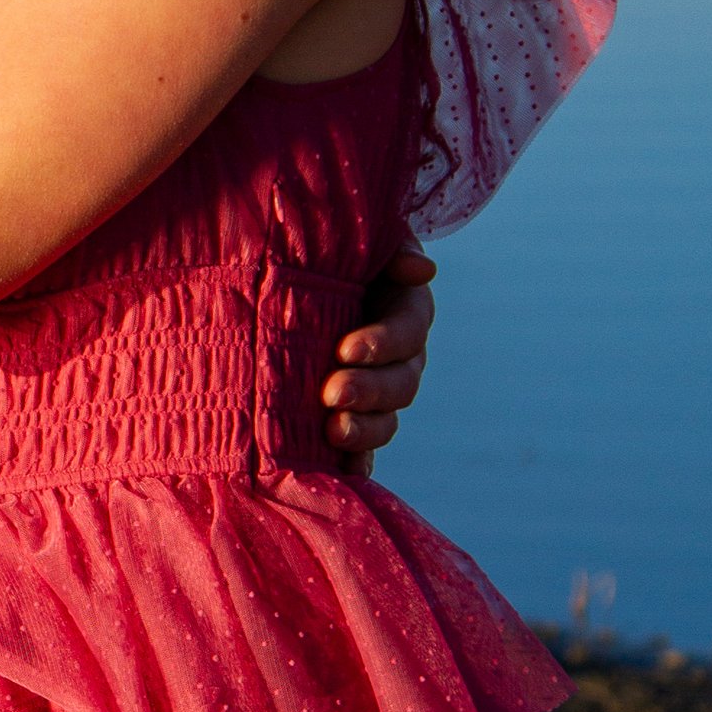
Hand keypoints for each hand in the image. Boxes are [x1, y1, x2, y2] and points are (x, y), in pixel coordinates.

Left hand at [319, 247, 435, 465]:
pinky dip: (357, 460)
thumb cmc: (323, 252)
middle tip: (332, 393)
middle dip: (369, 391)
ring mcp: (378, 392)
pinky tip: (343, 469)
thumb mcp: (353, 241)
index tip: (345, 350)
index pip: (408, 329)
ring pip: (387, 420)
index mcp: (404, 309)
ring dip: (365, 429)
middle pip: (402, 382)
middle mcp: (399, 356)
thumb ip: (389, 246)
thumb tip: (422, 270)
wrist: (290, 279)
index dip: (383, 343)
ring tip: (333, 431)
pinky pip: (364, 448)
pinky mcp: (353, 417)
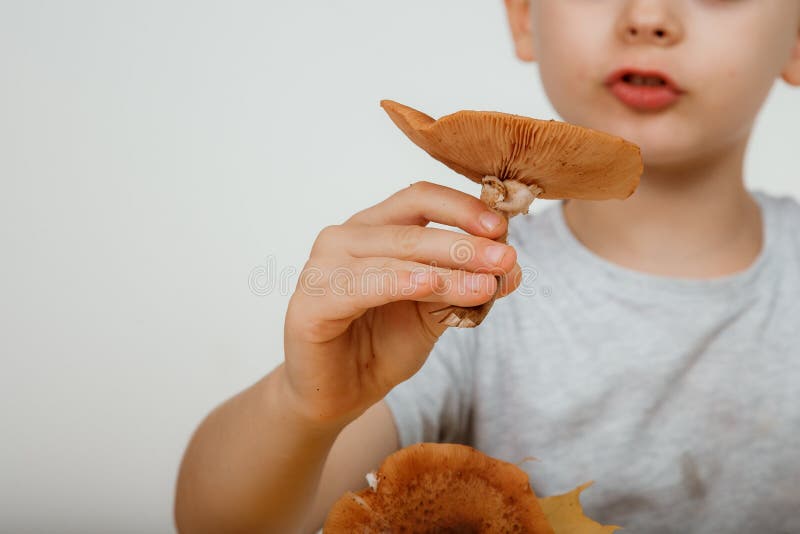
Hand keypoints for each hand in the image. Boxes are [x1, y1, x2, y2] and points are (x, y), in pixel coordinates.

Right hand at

--

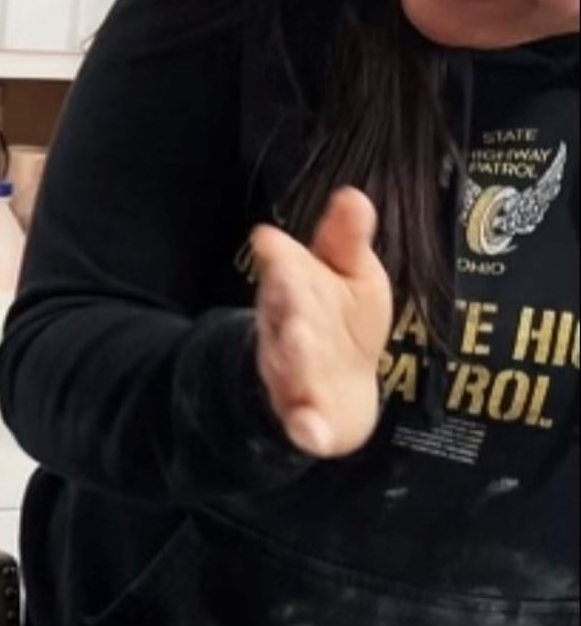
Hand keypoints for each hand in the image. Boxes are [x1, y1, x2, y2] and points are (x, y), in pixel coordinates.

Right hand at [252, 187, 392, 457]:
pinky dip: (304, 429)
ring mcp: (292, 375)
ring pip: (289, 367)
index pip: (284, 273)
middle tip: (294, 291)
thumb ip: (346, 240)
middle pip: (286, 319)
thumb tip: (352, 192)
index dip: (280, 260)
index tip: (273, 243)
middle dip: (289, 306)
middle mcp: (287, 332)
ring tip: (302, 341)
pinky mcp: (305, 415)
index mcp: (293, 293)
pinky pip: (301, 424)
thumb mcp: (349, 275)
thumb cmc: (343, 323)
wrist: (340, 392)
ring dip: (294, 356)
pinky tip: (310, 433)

--

◆ What you have to do:
Among the lines above, the ones holding the word "index" must be counted; only that count is to be given.

◆ Answer space:
8